In 1970, the Southern soul music maverick Jerry Williams, Jr. made the most radical move of his career. Frustrated with music business politics Williams reinvented himself as Swamp Dogg, an irreverent anti-hero smashing the conventions of commercial R&B music.
“I needed an alter ego because I wanted to say some things,” he would later tell NPR. “I wanted to be able to talk about sex, religion, politics; I wanted to sing about everything.” And sing about everything he did.
Swamp Dogg’s debut release Total Destruction to Your Mind featured a post-apocalyptic take on the Muscle Shoals’ sound, with lyrics inspired by the revolutionary politics and psychedelic drugs of the late ‘60s.
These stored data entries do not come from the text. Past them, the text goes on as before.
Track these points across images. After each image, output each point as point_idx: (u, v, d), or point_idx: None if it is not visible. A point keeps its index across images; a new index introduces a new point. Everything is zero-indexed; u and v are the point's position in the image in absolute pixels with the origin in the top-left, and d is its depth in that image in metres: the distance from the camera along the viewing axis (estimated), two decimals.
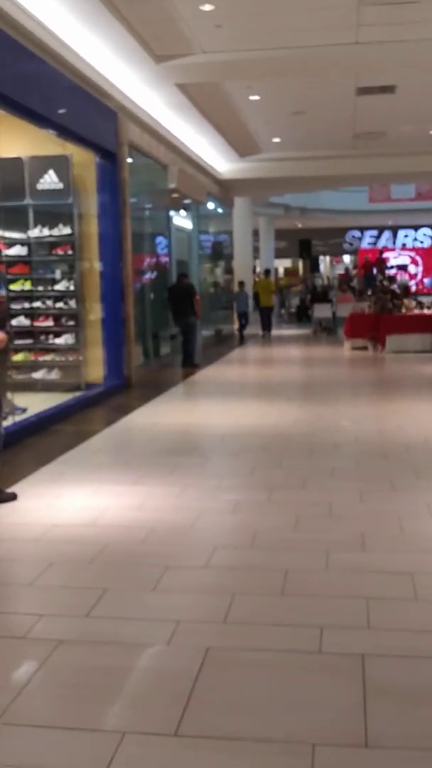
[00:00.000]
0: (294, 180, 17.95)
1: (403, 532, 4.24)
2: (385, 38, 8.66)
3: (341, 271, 33.00)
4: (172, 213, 14.68)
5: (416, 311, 14.95)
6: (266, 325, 18.73)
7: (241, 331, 18.48)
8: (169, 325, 13.09)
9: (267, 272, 20.19)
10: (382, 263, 21.18)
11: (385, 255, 33.38)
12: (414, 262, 32.51)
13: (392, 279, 15.85)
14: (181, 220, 16.18)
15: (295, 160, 16.64)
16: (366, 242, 36.57)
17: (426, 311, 14.87)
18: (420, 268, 32.37)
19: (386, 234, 36.47)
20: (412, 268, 30.88)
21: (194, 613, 3.19)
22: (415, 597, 3.31)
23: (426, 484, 5.27)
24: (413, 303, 15.06)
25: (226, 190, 18.61)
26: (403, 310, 14.81)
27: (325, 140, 15.23)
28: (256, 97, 11.52)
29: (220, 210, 19.13)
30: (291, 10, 7.79)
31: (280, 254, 35.49)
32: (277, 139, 15.00)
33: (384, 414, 8.11)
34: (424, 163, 16.33)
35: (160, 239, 13.41)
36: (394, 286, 15.06)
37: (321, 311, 19.68)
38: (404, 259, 32.24)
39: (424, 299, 15.73)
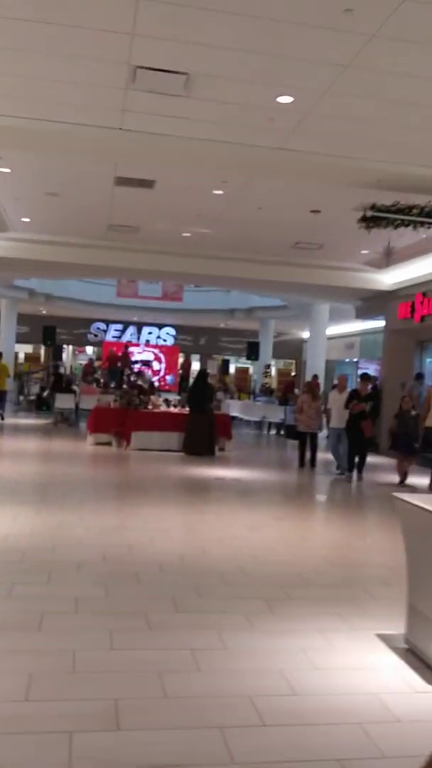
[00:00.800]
0: (41, 264, 17.13)
1: (166, 697, 3.36)
2: (149, 128, 8.39)
3: (85, 361, 32.46)
4: None
5: (162, 408, 14.66)
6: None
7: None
8: None
9: None
10: (127, 357, 20.86)
11: (130, 350, 33.70)
12: (157, 358, 33.12)
13: (140, 374, 15.51)
14: None
15: (44, 243, 15.89)
16: (111, 335, 36.69)
17: (172, 409, 14.63)
18: (163, 365, 33.04)
19: (131, 329, 36.96)
20: (155, 365, 31.32)
21: None
22: None
23: (187, 620, 4.48)
24: (160, 399, 14.77)
25: None
26: (150, 407, 14.43)
27: (79, 227, 14.75)
28: (6, 170, 10.66)
29: None
30: (57, 79, 7.19)
31: (22, 339, 34.09)
32: (26, 219, 14.17)
33: (132, 523, 7.29)
34: (173, 264, 16.53)
35: None
36: (140, 382, 14.71)
37: (63, 401, 18.69)
38: (148, 355, 32.70)
39: (171, 396, 15.53)
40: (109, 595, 4.91)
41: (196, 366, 32.78)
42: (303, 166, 9.24)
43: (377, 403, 17.69)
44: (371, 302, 18.83)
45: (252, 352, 27.16)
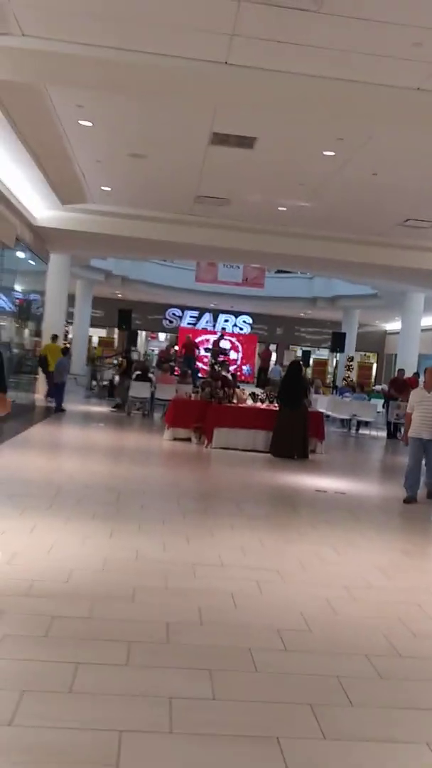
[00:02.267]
0: (121, 241, 15.77)
1: None
2: (260, 62, 6.79)
3: (160, 348, 31.20)
4: None
5: (249, 403, 13.08)
6: (57, 398, 15.99)
7: (59, 404, 15.71)
8: None
9: (54, 337, 17.65)
10: (216, 346, 19.34)
11: (205, 337, 32.27)
12: (234, 347, 31.60)
13: (224, 364, 13.99)
14: None
15: (123, 217, 14.51)
16: (186, 322, 35.42)
17: (260, 404, 13.04)
18: (240, 355, 31.50)
19: (207, 316, 35.62)
20: (232, 354, 29.76)
21: None
22: None
23: (341, 750, 2.89)
24: (246, 393, 13.20)
25: (41, 240, 16.01)
26: (235, 401, 12.87)
27: (164, 199, 13.28)
28: (88, 123, 9.23)
29: (32, 262, 16.41)
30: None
31: (96, 323, 33.13)
32: (107, 188, 12.78)
33: (229, 556, 5.72)
34: (264, 243, 14.89)
35: None
36: (226, 373, 13.20)
37: (138, 390, 17.33)
38: (225, 343, 31.18)
39: (257, 390, 13.95)
40: (218, 696, 3.36)
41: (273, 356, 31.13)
42: None
43: None
44: None
45: (337, 343, 25.24)
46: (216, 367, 13.52)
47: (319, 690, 3.53)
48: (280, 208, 13.02)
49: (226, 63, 6.84)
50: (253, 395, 13.25)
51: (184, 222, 14.47)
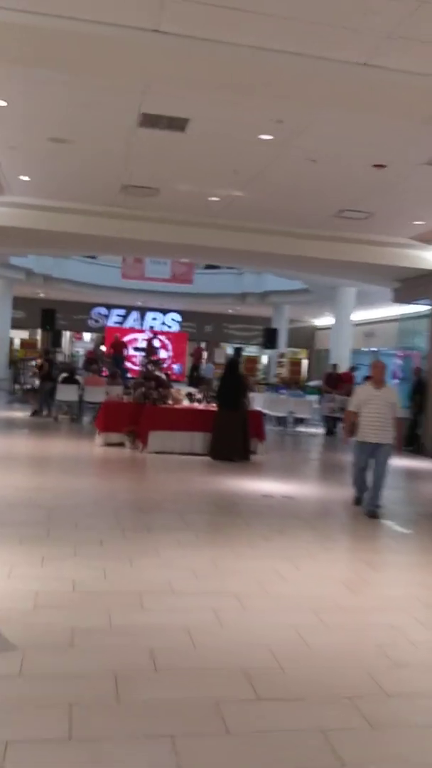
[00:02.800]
0: (42, 235, 14.78)
1: None
2: (194, 31, 6.14)
3: (87, 348, 30.23)
4: None
5: (185, 404, 12.44)
6: None
7: None
8: None
9: None
10: (150, 345, 18.54)
11: (133, 336, 31.45)
12: (164, 346, 30.83)
13: (157, 363, 13.27)
14: None
15: (46, 210, 13.58)
16: (113, 321, 34.45)
17: (196, 405, 12.41)
18: (170, 354, 30.77)
19: (134, 314, 34.77)
20: (162, 353, 28.99)
21: None
22: None
23: None
24: (182, 393, 12.54)
25: None
26: (170, 402, 12.21)
27: (87, 189, 12.44)
28: (2, 103, 8.37)
29: None
30: None
31: (17, 324, 31.77)
32: (25, 177, 11.86)
33: (180, 581, 5.08)
34: (194, 236, 14.22)
35: None
36: (158, 372, 12.49)
37: (65, 393, 16.44)
38: (155, 342, 30.38)
39: (193, 390, 13.31)
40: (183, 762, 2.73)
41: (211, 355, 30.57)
42: (387, 92, 7.03)
43: (423, 398, 15.57)
44: (413, 283, 16.60)
45: (269, 339, 24.91)
46: (149, 366, 12.78)
47: (304, 751, 2.94)
48: (211, 199, 12.40)
49: (157, 31, 6.16)
50: (190, 395, 12.61)
51: (111, 215, 13.67)
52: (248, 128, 8.73)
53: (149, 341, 21.61)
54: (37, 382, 16.30)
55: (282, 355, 29.82)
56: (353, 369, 18.73)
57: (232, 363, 12.08)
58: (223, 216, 13.52)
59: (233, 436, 11.37)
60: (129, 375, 22.57)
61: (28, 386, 17.91)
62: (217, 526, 6.88)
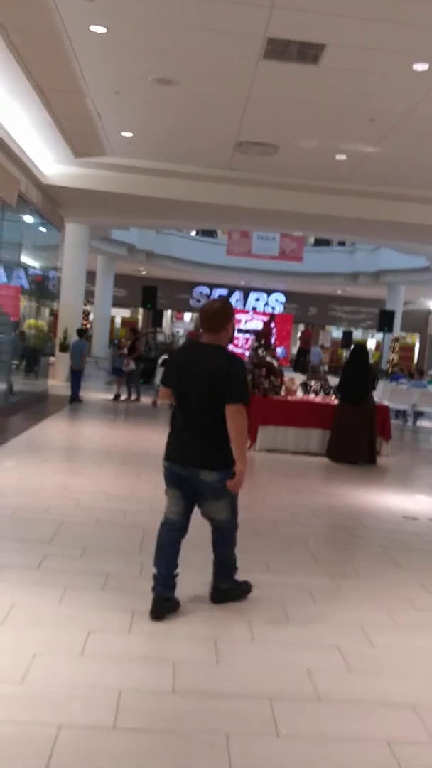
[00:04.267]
0: (143, 203, 13.48)
1: None
2: None
3: (187, 329, 29.03)
4: None
5: (299, 395, 10.81)
6: (74, 387, 13.86)
7: (76, 394, 13.70)
8: None
9: (81, 332, 15.36)
10: (267, 327, 16.91)
11: (237, 317, 30.00)
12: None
13: (269, 348, 11.72)
14: None
15: (148, 173, 12.22)
16: None
17: (313, 397, 10.75)
18: (273, 337, 29.11)
19: (237, 294, 33.32)
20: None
21: None
22: None
23: None
24: (296, 383, 10.90)
25: (52, 203, 13.79)
26: (282, 392, 10.61)
27: (197, 148, 10.94)
28: (101, 29, 6.94)
29: (43, 229, 14.21)
30: None
31: (119, 302, 30.97)
32: (127, 133, 10.50)
33: (324, 657, 3.53)
34: (312, 203, 12.50)
35: None
36: (272, 359, 10.93)
37: None
38: (257, 323, 28.81)
39: (309, 379, 11.63)
40: None
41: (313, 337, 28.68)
42: None
43: None
44: None
45: (385, 322, 22.78)
46: (260, 351, 11.22)
47: None
48: (338, 157, 10.64)
49: None
50: (305, 385, 10.96)
51: (222, 179, 12.14)
52: (399, 55, 6.93)
53: (266, 323, 19.98)
54: (131, 364, 15.01)
55: (396, 340, 27.59)
56: None
57: (360, 350, 10.31)
58: (350, 180, 11.72)
59: (358, 435, 9.66)
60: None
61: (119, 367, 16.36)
62: (358, 568, 5.23)
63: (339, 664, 3.55)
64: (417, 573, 5.15)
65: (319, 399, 10.68)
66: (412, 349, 33.58)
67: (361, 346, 10.86)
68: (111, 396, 15.10)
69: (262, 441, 10.12)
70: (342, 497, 7.58)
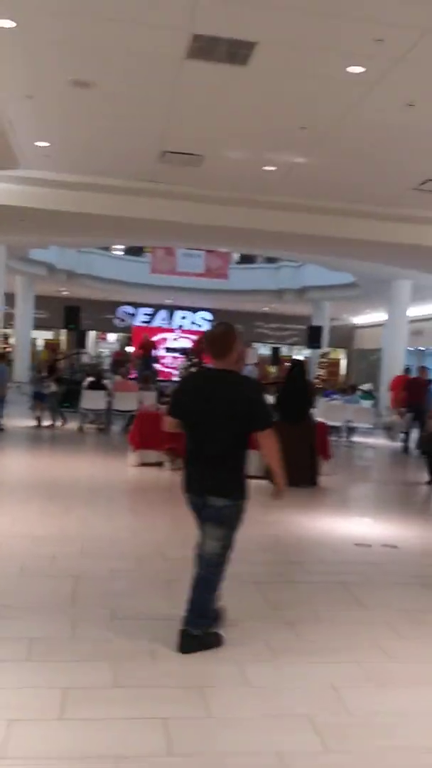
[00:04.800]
0: (62, 218, 12.74)
1: None
2: None
3: (113, 350, 28.24)
4: None
5: None
6: None
7: None
8: None
9: None
10: (199, 344, 16.32)
11: (162, 336, 29.43)
12: (195, 347, 28.74)
13: (201, 365, 11.11)
14: None
15: (66, 187, 11.49)
16: (139, 320, 32.44)
17: None
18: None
19: (162, 313, 32.74)
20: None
21: None
22: None
23: None
24: None
25: None
26: None
27: (118, 159, 10.33)
28: (10, 23, 6.29)
29: None
30: None
31: (40, 324, 29.87)
32: (43, 143, 9.81)
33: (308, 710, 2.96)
34: (238, 217, 12.07)
35: None
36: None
37: (92, 401, 14.39)
38: (185, 342, 28.32)
39: None
40: None
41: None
42: None
43: None
44: None
45: (314, 338, 22.65)
46: (193, 370, 10.66)
47: None
48: (266, 168, 10.26)
49: None
50: None
51: (144, 192, 11.56)
52: (335, 55, 6.56)
53: (197, 341, 19.40)
54: (53, 386, 14.22)
55: (324, 355, 27.60)
56: (407, 371, 16.35)
57: (297, 366, 9.89)
58: (277, 191, 11.35)
59: (298, 456, 9.17)
60: (159, 378, 20.53)
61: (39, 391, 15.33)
62: (318, 610, 4.68)
63: (313, 744, 2.98)
64: (383, 612, 4.65)
65: None
66: (338, 364, 33.81)
67: (300, 363, 10.44)
68: (34, 423, 14.21)
69: None
70: (288, 525, 7.07)
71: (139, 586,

The music on Total Destruction to Your Mind stood worlds apart from the formulaic pop tunes Williams started cutting in 1954 under the name Little Jerry, and Swamp Dogg hasn’t looked back since.
But the music business wasn’t ready for Swamp Dogg, nor was the rest of America. His bizarre album titles and wild cover art turned the average consumer off, while his subversive lyrics and anti-war activities alongside Jane Fonda earned him a spot on Richard Nixon’s infamous enemies list. Swamp Dogg was not deterred. He seemed to relish operating from the margins of the music business, consequently becoming one of the quintessential outsider figures in American music.
Though most of his records would go woefully underappreciated in their own time, critics and audiences alike would eventually come to see Swamp Dogg for the visionary he remains. The New York Times praised his “salty, earthy Southern-soul storytelling;” Rolling Stone hailed his catalog full of “classics that have influenced generations of younger musicians;” The Independent dubbed him a “psychedelic soul original;” The Fader declared him a “legend;” Pitchfork called him “one of pop’s great cult acts;” and Vice crowned him “the unsung king of soul music.”
Now, more than fifty years after his debut album, Swamp Dogg is still re-inventing himself, still as a radical as ever, exploring contemporary sounds on 2018’s Love, Loss, and Autotune and now bluegrass on Blackgrass: From West Virginia to 125th St.